# Text block
::::
Outside, while not quite twilight, the day is edging towards gloom.
Morrissey sinks into an armchair in the dullest corner of his living room.
Bare, cold light falls on one side of his face, somehow emphasizing a jaw
that seems oddly out of line. There is something awkward in his presence,
he rarely looks you in the eye. There is none of the casual confidence
that decorates the manner of most pop stars.
He is dressed as you would expect to find him, a sartorial disaster in a
thinning, off-white aran sweater and faded jeans. His hair juts up in an
awkward and uncomplimentary quiff. All that's missing is a bunch of
ragged daffodils. "Regardless of what you do or what you wear or what you
say, if you fall into the public eye however you look appears as an
image," he says. "If you have no image, if you become popular and people
begin to mimic you, how you dress can seem to be something that's quite
manufactured and contrived, which of course it never ever was. I think
the image trap is just there and everybody goes into it. It strangles
most people."
Morrissey's flat is certainly not the pad pop star dreams are made of. It
is mutely coloured, very tidy, elegant in an almost old world manner. His
living room has a table with a typewriter and neatly stacked paper on it.
There is a pleasant three piece suite (sofa, two armchairs) arranged
around an empty fireplace. A tightly packed row of books stands on the
mantlepiece, including numerous volumes on Oscar Wilde ("I've read
everything he wrote and everything written about him and I still find him
totally awe-inspiring") and on James Dean ("It's not his acting, actually
I think he was a bit of a ham. I get quite embarrassed when I see those
films. But I'm fascinated by the way he seemed to represent his time and
his generation"). Both are tragic figures, which Morrissey admits he
finds appealing.
Above the mantlepiece there is a moody portrait of Mr. Dean. "He had that
strange quality that he could look good anywhere, in anything," says
Morrissey. There are also around the room three framed photographs of
Morrissey, but he makes no such claims for himself. "I'm ugly."
His voice is soft with an almost imperceptible light North of England
flatness. He is a second generation Irishman, Manchester born and raised.
::::
# Source data
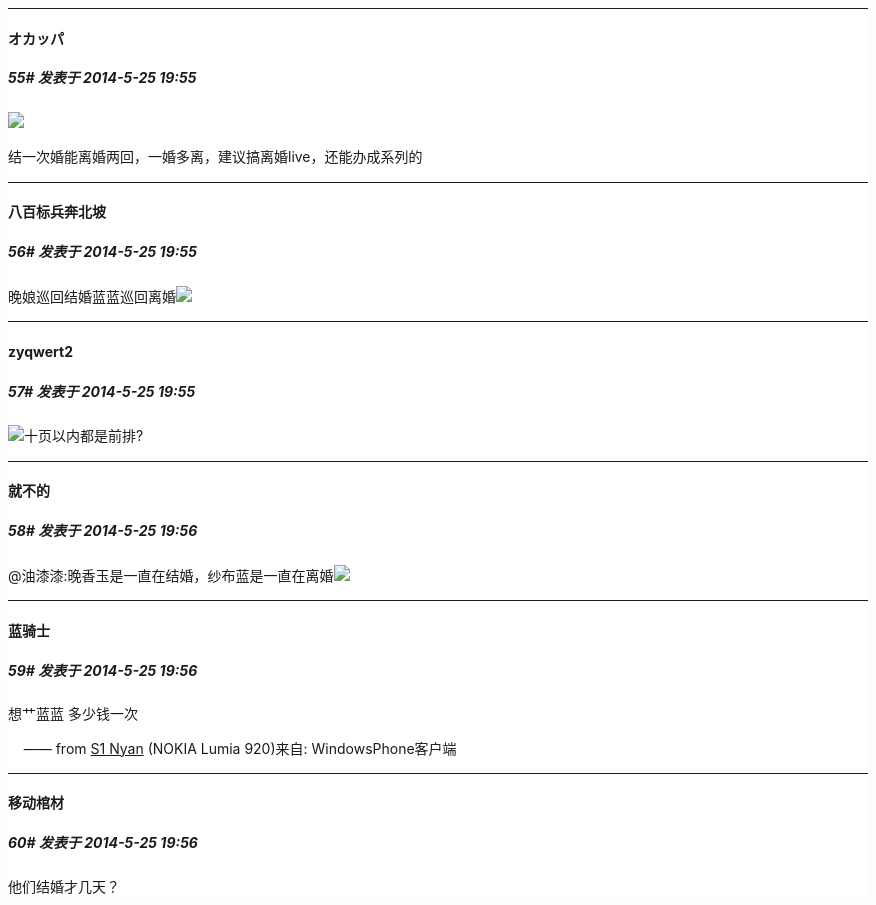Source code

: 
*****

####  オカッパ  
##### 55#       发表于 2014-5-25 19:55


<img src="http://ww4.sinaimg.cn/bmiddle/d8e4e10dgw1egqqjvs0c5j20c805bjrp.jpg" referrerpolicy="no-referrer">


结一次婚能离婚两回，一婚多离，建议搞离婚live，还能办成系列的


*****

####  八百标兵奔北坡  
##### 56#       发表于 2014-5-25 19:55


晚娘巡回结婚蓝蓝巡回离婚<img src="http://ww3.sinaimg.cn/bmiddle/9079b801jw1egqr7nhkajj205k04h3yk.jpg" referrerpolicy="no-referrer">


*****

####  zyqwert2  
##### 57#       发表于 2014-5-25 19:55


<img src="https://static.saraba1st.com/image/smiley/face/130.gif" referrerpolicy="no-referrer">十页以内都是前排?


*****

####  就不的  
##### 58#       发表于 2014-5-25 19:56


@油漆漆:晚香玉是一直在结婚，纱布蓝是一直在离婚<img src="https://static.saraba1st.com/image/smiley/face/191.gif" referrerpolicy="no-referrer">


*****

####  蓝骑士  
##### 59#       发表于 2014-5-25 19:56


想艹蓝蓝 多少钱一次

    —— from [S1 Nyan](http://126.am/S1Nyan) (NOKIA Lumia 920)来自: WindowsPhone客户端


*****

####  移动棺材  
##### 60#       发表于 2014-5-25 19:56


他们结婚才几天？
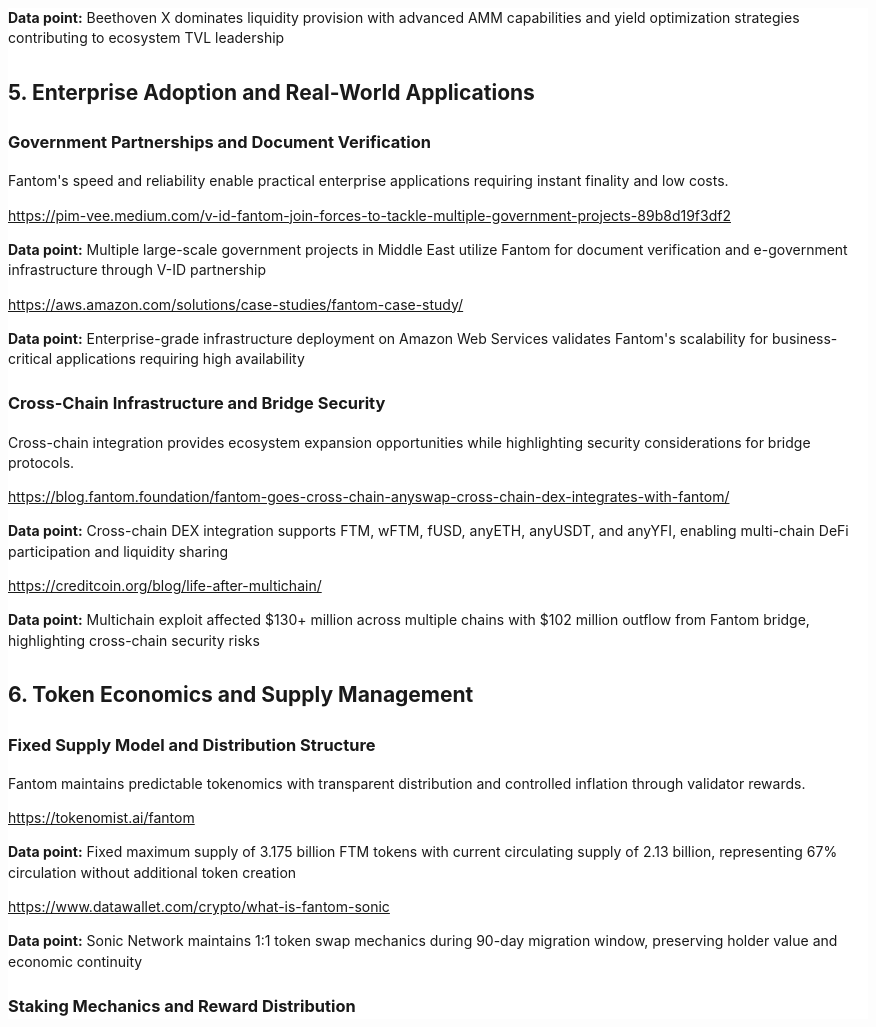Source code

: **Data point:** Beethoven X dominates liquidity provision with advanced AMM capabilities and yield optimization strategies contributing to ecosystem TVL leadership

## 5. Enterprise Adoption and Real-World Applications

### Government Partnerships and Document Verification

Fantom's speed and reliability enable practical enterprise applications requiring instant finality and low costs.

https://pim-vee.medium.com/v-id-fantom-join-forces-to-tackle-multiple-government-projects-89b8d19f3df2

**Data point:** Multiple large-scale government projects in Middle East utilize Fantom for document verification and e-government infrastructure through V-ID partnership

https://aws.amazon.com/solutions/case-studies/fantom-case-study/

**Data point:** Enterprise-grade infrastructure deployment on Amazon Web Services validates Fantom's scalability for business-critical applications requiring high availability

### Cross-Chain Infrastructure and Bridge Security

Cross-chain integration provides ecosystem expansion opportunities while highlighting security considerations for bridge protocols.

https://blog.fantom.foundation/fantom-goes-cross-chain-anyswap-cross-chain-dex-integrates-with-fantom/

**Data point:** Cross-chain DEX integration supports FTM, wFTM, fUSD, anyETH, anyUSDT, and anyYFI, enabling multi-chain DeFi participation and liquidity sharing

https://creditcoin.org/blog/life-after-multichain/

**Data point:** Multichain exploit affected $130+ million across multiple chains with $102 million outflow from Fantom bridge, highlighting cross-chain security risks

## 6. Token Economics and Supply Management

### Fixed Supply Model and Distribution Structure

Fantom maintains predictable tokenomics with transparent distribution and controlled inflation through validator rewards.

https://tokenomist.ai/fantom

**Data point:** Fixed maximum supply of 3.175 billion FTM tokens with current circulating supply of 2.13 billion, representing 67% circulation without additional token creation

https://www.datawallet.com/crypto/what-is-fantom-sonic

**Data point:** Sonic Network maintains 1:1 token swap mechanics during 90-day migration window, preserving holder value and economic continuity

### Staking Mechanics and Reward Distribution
::::
# What to work on
1. Quote the Morrissey profile word for word from "There is a pleasant" up to and including "finds appealing.".
2. From the Source data entries, print without any change the lines from the line with "and liquidity sharing" up to and including the line with "### Fixed Supply".
The Morrissey profile and the entries have no connection to each other.

# Answer set
1.
There is a pleasant three piece suite (sofa, two armchairs) arranged
around an empty fireplace. A tightly packed row of books stands on the
mantlepiece, including numerous volumes on Oscar Wilde ("I've read
everything he wrote and everything written about him and I still find him
totally awe-inspiring") and on James Dean ("It's not his acting, actually
I think he was a bit of a ham. I get quite embarrassed when I see those
films. But I'm fascinated by the way he seemed to represent his time and
his generation"). Both are tragic figures, which Morrissey admits he
finds appealing.

2.
**Data point:** Cross-chain DEX integration supports FTM, wFTM, fUSD, anyETH, anyUSDT, and anyYFI, enabling multi-chain DeFi participation and liquidity sharing

https://creditcoin.org/blog/life-after-multichain/

**Data point:** Multichain exploit affected $130+ million across multiple chains with $102 million outflow from Fantom bridge, highlighting cross-chain security risks

## 6. Token Economics and Supply Management

### Fixed Supply Model and Distribution Structure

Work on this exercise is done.